Camera geometry data:
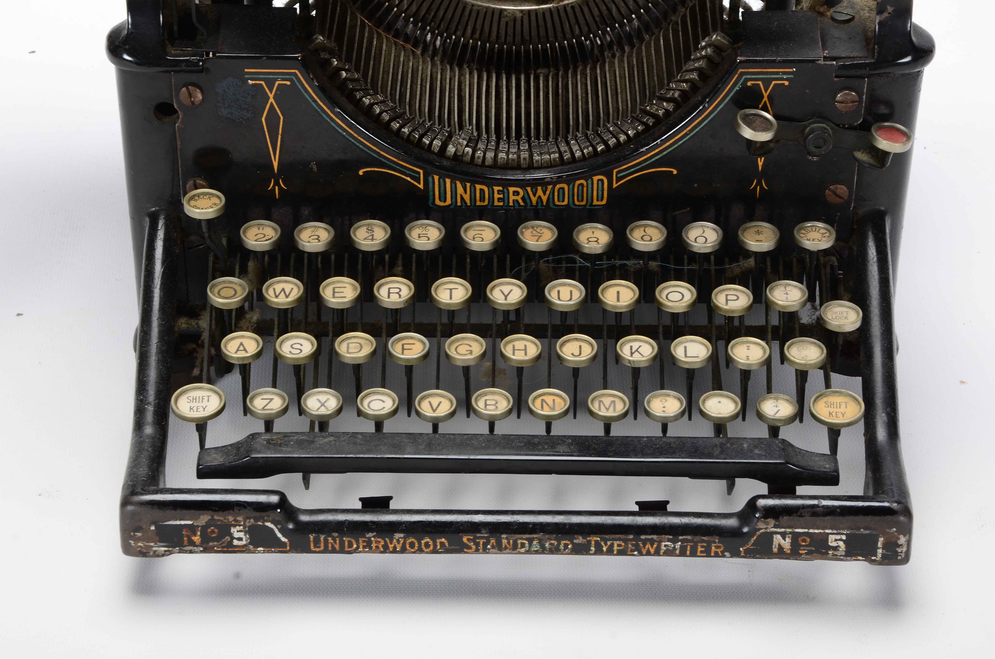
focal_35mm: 106
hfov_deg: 19.3
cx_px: 498
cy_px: 329
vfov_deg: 12.9
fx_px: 2924
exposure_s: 1/160
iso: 200
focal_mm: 70
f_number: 14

*TASK GOAL:* Leave the pictures out and output the rest of the data word for word.

*SOLUTION TO THIS EXERCISE:*
focal_35mm: 106
hfov_deg: 19.3
cx_px: 498
cy_px: 329
vfov_deg: 12.9
fx_px: 2924
exposure_s: 1/160
iso: 200
focal_mm: 70
f_number: 14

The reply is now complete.